Selected excerpt:
H. Social, Political and Environmental Issues. We consider proposals relating to social, political and environmental issues on a case-by-case basis to determine likely financial impacts on shareholder value, balancing concerns on reputational and other risks that may be raised in a proposal against costs of implementation. We may abstain from voting on proposals that do not have a readily determinable financial impact on shareholder value. While we support proposals that we believe will enhance useful disclosure, we generally vote against proposals requesting reports that we believe are duplicative, related to matters not material to the business, or that would impose unnecessary or excessive costs. We believe that certain social and environmental shareholder proposals may intrude excessively on management prerogatives, which can lead us to oppose them.
 
I. Fund of Funds. Certain Funds advised by an MSIM Affiliate invest only in other MSIM Funds. If an underlying fund has a shareholder meeting, in order to avoid any potential conflict of interest, such proposals will be voted in the same proportion as the votes of the other shareholders of the underlying fund, unless otherwise determined by the Proxy Review Committee.

Prompt 1: Copy the proxy voting excerpt word for word, in full.
The proxy voting excerpt and the listing are unrelated material.

Record excerpts:
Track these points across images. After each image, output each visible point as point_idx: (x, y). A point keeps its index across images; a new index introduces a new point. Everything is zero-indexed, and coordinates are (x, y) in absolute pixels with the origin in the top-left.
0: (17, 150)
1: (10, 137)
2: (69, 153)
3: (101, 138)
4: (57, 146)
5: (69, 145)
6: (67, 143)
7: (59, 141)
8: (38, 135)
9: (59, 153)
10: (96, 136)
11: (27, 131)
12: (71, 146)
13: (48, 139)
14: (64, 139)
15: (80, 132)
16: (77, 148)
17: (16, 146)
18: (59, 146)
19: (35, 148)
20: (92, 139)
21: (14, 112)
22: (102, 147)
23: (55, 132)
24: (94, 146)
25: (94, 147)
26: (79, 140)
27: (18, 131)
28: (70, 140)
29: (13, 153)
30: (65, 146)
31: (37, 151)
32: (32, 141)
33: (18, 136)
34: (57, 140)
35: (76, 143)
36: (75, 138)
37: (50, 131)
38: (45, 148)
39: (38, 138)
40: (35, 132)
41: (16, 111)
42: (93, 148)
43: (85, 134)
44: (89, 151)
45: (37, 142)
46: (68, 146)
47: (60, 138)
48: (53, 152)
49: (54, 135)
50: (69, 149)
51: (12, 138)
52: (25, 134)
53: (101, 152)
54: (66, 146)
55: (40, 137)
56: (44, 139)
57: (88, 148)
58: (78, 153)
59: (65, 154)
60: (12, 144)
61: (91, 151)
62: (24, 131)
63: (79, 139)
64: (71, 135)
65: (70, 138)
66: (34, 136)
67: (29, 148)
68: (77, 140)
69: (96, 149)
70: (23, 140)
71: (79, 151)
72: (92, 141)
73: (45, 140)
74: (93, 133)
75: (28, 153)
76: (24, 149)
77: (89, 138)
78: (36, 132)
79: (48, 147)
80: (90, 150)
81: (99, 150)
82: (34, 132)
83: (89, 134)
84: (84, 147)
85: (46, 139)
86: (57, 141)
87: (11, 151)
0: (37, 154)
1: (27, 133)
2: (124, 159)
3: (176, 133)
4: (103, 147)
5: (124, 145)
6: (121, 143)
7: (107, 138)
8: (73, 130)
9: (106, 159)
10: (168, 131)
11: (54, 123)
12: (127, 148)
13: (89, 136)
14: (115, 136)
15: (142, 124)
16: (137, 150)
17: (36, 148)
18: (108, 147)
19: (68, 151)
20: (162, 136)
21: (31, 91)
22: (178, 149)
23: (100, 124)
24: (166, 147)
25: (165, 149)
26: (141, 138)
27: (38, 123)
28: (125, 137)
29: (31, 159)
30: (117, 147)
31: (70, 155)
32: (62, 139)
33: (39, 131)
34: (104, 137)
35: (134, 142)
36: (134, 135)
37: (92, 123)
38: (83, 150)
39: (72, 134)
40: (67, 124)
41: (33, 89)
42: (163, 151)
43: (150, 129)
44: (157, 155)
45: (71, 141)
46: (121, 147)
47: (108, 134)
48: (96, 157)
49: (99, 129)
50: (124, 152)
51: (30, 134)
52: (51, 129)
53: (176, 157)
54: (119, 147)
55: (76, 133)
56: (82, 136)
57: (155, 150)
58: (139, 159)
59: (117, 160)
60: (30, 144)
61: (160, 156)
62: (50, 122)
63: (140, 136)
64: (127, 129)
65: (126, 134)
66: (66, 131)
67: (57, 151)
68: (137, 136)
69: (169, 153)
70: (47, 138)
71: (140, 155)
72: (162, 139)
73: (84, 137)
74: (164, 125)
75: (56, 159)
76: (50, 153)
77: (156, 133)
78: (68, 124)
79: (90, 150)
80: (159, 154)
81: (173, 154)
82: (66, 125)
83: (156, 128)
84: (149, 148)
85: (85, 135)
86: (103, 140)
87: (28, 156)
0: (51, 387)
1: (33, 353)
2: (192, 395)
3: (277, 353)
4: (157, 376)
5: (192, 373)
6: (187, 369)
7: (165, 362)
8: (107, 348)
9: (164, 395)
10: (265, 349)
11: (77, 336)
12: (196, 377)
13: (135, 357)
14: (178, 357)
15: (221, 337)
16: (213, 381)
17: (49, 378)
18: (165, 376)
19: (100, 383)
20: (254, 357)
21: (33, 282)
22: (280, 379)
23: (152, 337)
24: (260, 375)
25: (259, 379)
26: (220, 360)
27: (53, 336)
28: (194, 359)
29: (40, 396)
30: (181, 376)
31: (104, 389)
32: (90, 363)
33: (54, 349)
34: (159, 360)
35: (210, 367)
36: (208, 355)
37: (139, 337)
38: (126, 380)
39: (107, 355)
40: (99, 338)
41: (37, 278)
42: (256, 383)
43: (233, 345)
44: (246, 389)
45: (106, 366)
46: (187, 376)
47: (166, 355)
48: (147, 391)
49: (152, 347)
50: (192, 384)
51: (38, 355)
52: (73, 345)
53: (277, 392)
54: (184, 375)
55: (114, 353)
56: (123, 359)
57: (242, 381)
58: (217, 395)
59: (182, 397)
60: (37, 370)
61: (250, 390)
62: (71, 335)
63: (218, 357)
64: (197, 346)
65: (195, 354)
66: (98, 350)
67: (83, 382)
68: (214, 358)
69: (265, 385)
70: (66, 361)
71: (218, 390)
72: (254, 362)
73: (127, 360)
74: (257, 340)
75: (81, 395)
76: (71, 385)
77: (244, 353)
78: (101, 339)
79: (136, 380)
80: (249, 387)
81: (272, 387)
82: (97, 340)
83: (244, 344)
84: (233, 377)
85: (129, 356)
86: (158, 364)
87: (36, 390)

Prompt 2: Arrange the lines of the listing as a JSON list of strings, one string per line with blank lines omitted, starting at the listing's first line and ending with the line that contains "50: (69, 149)", inclusive. Include no other lines.

Output 1:
H. Social, Political and Environmental Issues. We consider proposals relating to social, political and environmental issues on a case-by-case basis to determine likely financial impacts on shareholder value, balancing concerns on reputational and other risks that may be raised in a proposal against costs of implementation. We may abstain from voting on proposals that do not have a readily determinable financial impact on shareholder value. While we support proposals that we believe will enhance useful disclosure, we generally vote against proposals requesting reports that we believe are duplicative, related to matters not material to the business, or that would impose unnecessary or excessive costs. We believe that certain social and environmental shareholder proposals may intrude excessively on management prerogatives, which can lead us to oppose them.
 
I. Fund of Funds. Certain Funds advised by an MSIM Affiliate invest only in other MSIM Funds. If an underlying fund has a shareholder meeting, in order to avoid any potential conflict of interest, such proposals will be voted in the same proportion as the votes of the other shareholders of the underlying fund, unless otherwise determined by the Proxy Review Committee.

Output 2:
[
  "Track these points across images. After each image, output each visible point as point_idx: (x, y). A point keeps its index across images; a new index introduces a new point. Everything is zero-indexed, and coordinates are (x, y) in absolute pixels with the origin in the top-left.",
  "0: (17, 150)",
  "1: (10, 137)",
  "2: (69, 153)",
  "3: (101, 138)",
  "4: (57, 146)",
  "5: (69, 145)",
  "6: (67, 143)",
  "7: (59, 141)",
  "8: (38, 135)",
  "9: (59, 153)",
  "10: (96, 136)",
  "11: (27, 131)",
  "12: (71, 146)",
  "13: (48, 139)",
  "14: (64, 139)",
  "15: (80, 132)",
  "16: (77, 148)",
  "17: (16, 146)",
  "18: (59, 146)",
  "19: (35, 148)",
  "20: (92, 139)",
  "21: (14, 112)",
  "22: (102, 147)",
  "23: (55, 132)",
  "24: (94, 146)",
  "25: (94, 147)",
  "26: (79, 140)",
  "27: (18, 131)",
  "28: (70, 140)",
  "29: (13, 153)",
  "30: (65, 146)",
  "31: (37, 151)",
  "32: (32, 141)",
  "33: (18, 136)",
  "34: (57, 140)",
  "35: (76, 143)",
  "36: (75, 138)",
  "37: (50, 131)",
  "38: (45, 148)",
  "39: (38, 138)",
  "40: (35, 132)",
  "41: (16, 111)",
  "42: (93, 148)",
  "43: (85, 134)",
  "44: (89, 151)",
  "45: (37, 142)",
  "46: (68, 146)",
  "47: (60, 138)",
  "48: (53, 152)",
  "49: (54, 135)",
  "50: (69, 149)"
]